NIGHTFALL. MEG SAT ON THE FLOOR OF HER LITTLE SISTER'S room, ostensibly braiding the hair on her sister's new Barbie doll, but really trying to pretend she didn't notice the thick darkness gathering outside the second-story window-or the sound of her parents' voices, arguing down the hall.

“The pink dress,” five-year-old Molly announced. She'd been going through her shoebox of Barbie clothes for the past ten minutes, trying to pick the perfect outfit for Barbie's upcoming wedding. Molly didn't own Ken, so Barbie was going to marry Pooh Bear. Pooh seemed very excited about the whole thing. He was wearing a new pink cape for the occasion. Molly loved the color pink.

Molly handed over the long, sequined dress, more appropriate for receiving an Oscar than, say, a wedding, but Meg dutifully tugged it up over the doll's feet.

“Maybe we should tell someone,” her mother was saying down the hall.

“Absolutely not!” her father's muffled voice replied.

“What about Jillian-”

“No.”

“Sergeant Griffin?”

“Dammit, Laurie, this is a family matter. We've made it this long, we're not getting strangers involved now.”

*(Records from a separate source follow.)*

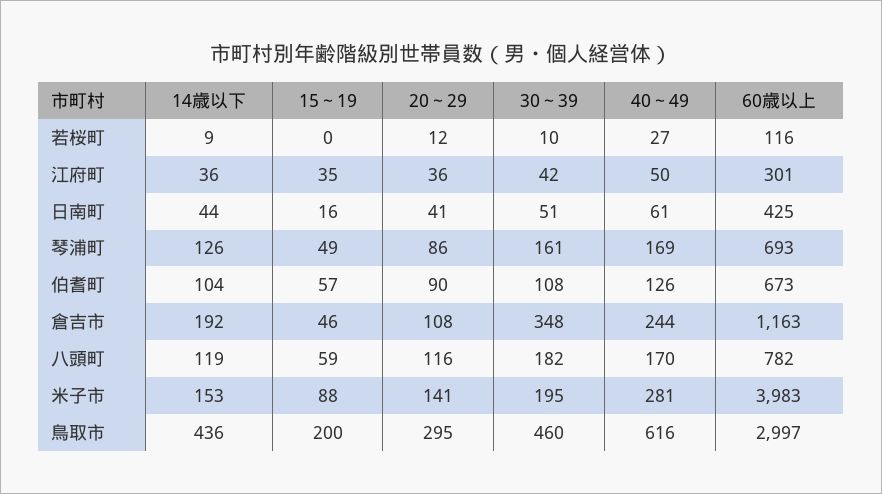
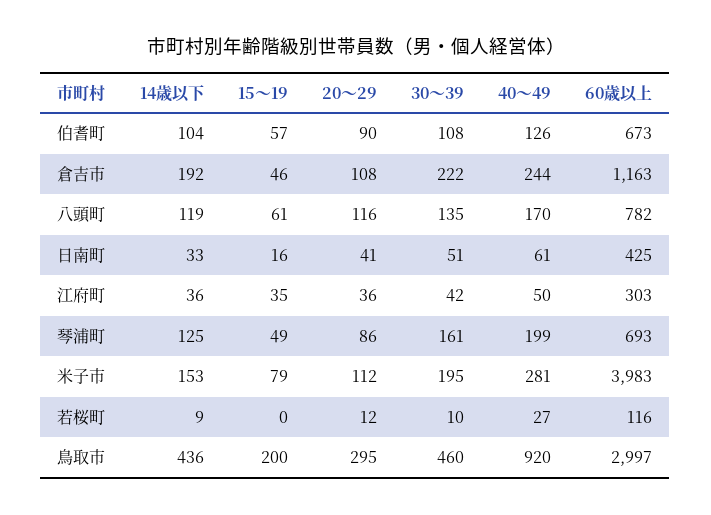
  {
    "14歳以下": {
      "若桜町": 9,
      "江府町": 36,
-     "日南町": 44,
+     "日南町": 33,
-     "琴浦町": 126,
+     "琴浦町": 125,
      "伯耆町": 104,
      "倉吉市": 192,
      "八頭町": 119,
      "米子市": 153,
      "鳥取市": 436
    },
    "15～19": {
      "若桜町": 0,
      "江府町": 35,
      "日南町": 16,
      "琴浦町": 49,
      "伯耆町": 57,
      "倉吉市": 46,
-     "八頭町": 59,
+     "八頭町": 61,
-     "米子市": 88,
+     "米子市": 79,
      "鳥取市": 200
    },
    "20～29": {
      "若桜町": 12,
      "江府町": 36,
      "日南町": 41,
      "琴浦町": 86,
      "伯耆町": 90,
      "倉吉市": 108,
      "八頭町": 116,
-     "米子市": 141,
+     "米子市": 112,
      "鳥取市": 295
    },
    "30～39": {
      "若桜町": 10,
      "江府町": 42,
      "日南町": 51,
      "琴浦町": 161,
      "伯耆町": 108,
-     "倉吉市": 348,
+     "倉吉市": 222,
-     "八頭町": 182,
+     "八頭町": 135,
      "米子市": 195,
      "鳥取市": 460
    },
    "40～49": {
      "若桜町": 27,
      "江府町": 50,
      "日南町": 61,
-     "琴浦町": 169,
+     "琴浦町": 199,
      "伯耆町": 126,
      "倉吉市": 244,
      "八頭町": 170,
      "米子市": 281,
-     "鳥取市": 616
+     "鳥取市": 920
    },
    "60歳以上": {
      "若桜町": 116,
-     "江府町": 301,
+     "江府町": 303,
      "日南町": 425,
      "琴浦町": 693,
      "伯耆町": 673,
      "倉吉市": 1163,
      "八頭町": 782,
      "米子市": 3983,
      "鳥取市": 2997
    }
  }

“Shoes,” Molly declared. She looked at Meg and promptly frowned. Matching shoes were hard to come by for the real people in this house, let alone the tiny plastic pairs that went with Barbie.

“She could have a barefoot wedding,” Meg said.

“No!” Molly was shocked.

“Pooh doesn't have any shoes,” Meg pointed out reasonably.

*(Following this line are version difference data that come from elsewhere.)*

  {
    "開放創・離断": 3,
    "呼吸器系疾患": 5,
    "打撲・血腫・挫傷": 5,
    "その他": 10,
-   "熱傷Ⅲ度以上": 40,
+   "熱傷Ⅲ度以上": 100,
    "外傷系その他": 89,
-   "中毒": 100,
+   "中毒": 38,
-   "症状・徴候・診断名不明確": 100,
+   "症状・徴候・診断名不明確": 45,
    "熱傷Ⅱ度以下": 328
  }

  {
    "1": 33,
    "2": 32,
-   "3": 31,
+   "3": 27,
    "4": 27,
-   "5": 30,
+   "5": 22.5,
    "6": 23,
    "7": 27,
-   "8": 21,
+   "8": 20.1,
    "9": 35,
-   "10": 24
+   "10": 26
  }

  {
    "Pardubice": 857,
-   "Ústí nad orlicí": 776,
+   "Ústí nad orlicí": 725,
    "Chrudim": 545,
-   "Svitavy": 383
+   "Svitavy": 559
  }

Her little sister rolled her eyes. “Pooh is a bear. Bears don't wear shoes, everyone knows that.”

“Bears wear capes?”

“Yes, pink capes 'cause pink is Barbie's favorite color and her husband has to know that her favorite color is pink.”

Purple, Meg thought idly. The color of royalty. His favorite color. Who was he? How did she know that?

“I'm worried…” Her mother's voice was rising down the hallway.

“Now, honey-”

“No! Don't honey me! For God's sake, Tom. The doctors told us her memory would come back shortly. Trauma-induced amnesia isn't supposed to last this long or be this complete. But she doesn't seem to remember anything. Anything. What if she's doing worse than we thought?”

“Come on, Laurie. You've seen her. She's happy. So what if she doesn't remember anything. Hell, maybe we're all better off that she forgot.”

“Or maybe she hated her life that much. You ever think of that, Tom? Maybe what we did… Oh my God, maybe we scarred her that badly!”

“Shoes!” Molly squealed. She triumphantly dumped out her box of Barbie clothes and fished out a pair of bright red platform heels that had probably come with Barbie's flower child outfit or a killer pair of jeans. Now Molly took Barbie out of Meg's hands and used the shoes to finish up Barbie's hot-pink wedding ensemble. Outfits that would not be appearing in a Mattel commercial anytime soon, Meg decided. But Molly was very pleased.

“It's time for the wedding,” Molly said with a big smile. “Dum-dum-de-dum, dum-dum-de-dum…”

“I'll marry you.”

“No… no…”

“It's them, isn't it? Well, fuck them! I'll take you away. I'll make you happy. Come on, Meg, sweet Meg, my precious little Meg…”

“I'm scared.”

“Don't be scared. I won't let anyone hurt you, Meg. Not anyone. Ever.”

“I'm scared,” her mother was saying. “What if one day it suddenly comes back to her? Bang. Just like that. What if she's not ready?”

“The docs said if she did remember, then she'd be ready.”